## Task brief
Gather every line from the rows below that contains the string "callDepth". Case counts, so match capital and lowercase letters precisely.

## Data extracts
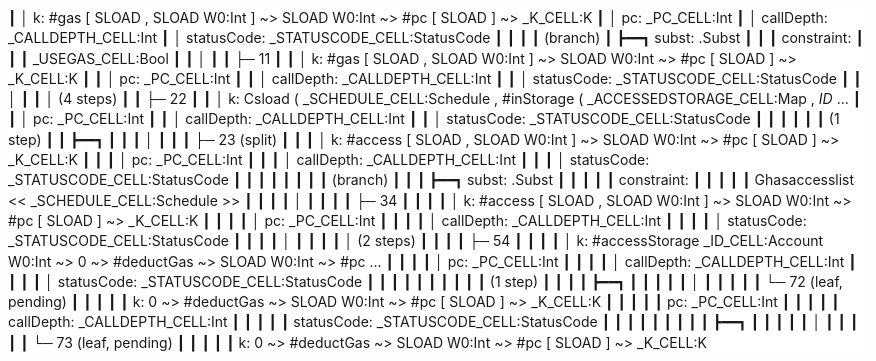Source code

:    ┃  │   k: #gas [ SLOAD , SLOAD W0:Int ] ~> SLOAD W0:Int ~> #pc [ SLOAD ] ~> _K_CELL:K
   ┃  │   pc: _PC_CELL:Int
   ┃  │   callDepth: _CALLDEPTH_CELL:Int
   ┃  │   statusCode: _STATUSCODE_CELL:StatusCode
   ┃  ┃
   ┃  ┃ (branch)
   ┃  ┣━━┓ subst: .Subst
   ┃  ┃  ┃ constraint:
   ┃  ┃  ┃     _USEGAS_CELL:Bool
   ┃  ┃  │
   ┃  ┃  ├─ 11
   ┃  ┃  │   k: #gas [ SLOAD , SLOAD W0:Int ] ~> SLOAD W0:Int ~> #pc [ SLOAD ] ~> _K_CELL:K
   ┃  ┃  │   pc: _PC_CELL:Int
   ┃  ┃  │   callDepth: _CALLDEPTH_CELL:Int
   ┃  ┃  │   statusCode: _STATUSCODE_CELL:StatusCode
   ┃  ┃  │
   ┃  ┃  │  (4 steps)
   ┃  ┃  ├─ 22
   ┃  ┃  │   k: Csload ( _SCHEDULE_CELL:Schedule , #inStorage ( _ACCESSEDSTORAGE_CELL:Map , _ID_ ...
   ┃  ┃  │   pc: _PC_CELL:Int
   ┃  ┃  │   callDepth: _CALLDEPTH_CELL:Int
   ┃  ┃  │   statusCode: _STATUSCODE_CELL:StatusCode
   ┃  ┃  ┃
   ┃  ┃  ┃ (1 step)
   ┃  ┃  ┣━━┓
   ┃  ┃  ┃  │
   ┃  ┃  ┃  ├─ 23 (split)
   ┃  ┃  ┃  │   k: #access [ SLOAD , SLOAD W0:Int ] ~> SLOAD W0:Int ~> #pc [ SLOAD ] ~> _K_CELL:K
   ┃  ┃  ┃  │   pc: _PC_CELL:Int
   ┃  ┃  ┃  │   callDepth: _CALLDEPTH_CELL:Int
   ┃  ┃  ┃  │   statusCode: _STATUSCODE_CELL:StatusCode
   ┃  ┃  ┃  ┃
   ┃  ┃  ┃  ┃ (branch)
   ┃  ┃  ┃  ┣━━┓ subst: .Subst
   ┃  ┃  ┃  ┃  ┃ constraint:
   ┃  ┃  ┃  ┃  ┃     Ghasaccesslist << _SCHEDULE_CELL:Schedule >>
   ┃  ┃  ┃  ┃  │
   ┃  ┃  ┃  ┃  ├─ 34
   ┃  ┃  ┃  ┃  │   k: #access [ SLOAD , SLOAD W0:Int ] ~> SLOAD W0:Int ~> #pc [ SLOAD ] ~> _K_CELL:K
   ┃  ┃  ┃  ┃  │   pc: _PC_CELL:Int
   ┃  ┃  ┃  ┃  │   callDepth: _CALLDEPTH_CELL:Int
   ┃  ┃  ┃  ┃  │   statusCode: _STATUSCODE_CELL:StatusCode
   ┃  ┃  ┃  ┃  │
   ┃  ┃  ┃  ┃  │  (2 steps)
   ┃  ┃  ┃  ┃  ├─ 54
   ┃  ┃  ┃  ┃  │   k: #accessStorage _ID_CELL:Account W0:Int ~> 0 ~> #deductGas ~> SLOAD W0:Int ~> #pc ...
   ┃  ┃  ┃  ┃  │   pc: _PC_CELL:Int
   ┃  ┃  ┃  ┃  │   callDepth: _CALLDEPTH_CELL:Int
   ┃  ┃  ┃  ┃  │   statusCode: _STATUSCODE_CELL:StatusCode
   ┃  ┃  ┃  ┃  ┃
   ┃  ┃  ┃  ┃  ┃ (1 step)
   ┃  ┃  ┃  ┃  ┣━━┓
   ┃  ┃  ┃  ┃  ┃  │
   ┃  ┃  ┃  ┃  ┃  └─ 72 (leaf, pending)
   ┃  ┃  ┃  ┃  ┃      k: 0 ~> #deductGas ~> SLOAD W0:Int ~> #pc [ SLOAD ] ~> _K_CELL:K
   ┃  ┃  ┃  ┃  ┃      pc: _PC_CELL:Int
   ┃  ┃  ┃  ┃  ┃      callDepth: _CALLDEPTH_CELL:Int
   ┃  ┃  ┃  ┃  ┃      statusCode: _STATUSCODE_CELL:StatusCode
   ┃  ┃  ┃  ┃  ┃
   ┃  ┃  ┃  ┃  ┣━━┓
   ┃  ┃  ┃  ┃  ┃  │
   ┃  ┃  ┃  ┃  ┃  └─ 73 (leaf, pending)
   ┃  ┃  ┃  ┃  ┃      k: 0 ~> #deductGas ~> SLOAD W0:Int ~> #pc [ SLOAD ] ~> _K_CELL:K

## Your response
   ┃  │   callDepth: _CALLDEPTH_CELL:Int
   ┃  ┃  │   callDepth: _CALLDEPTH_CELL:Int
   ┃  ┃  │   callDepth: _CALLDEPTH_CELL:Int
   ┃  ┃  ┃  │   callDepth: _CALLDEPTH_CELL:Int
   ┃  ┃  ┃  ┃  │   callDepth: _CALLDEPTH_CELL:Int
   ┃  ┃  ┃  ┃  │   callDepth: _CALLDEPTH_CELL:Int
   ┃  ┃  ┃  ┃  ┃      callDepth: _CALLDEPTH_CELL:Int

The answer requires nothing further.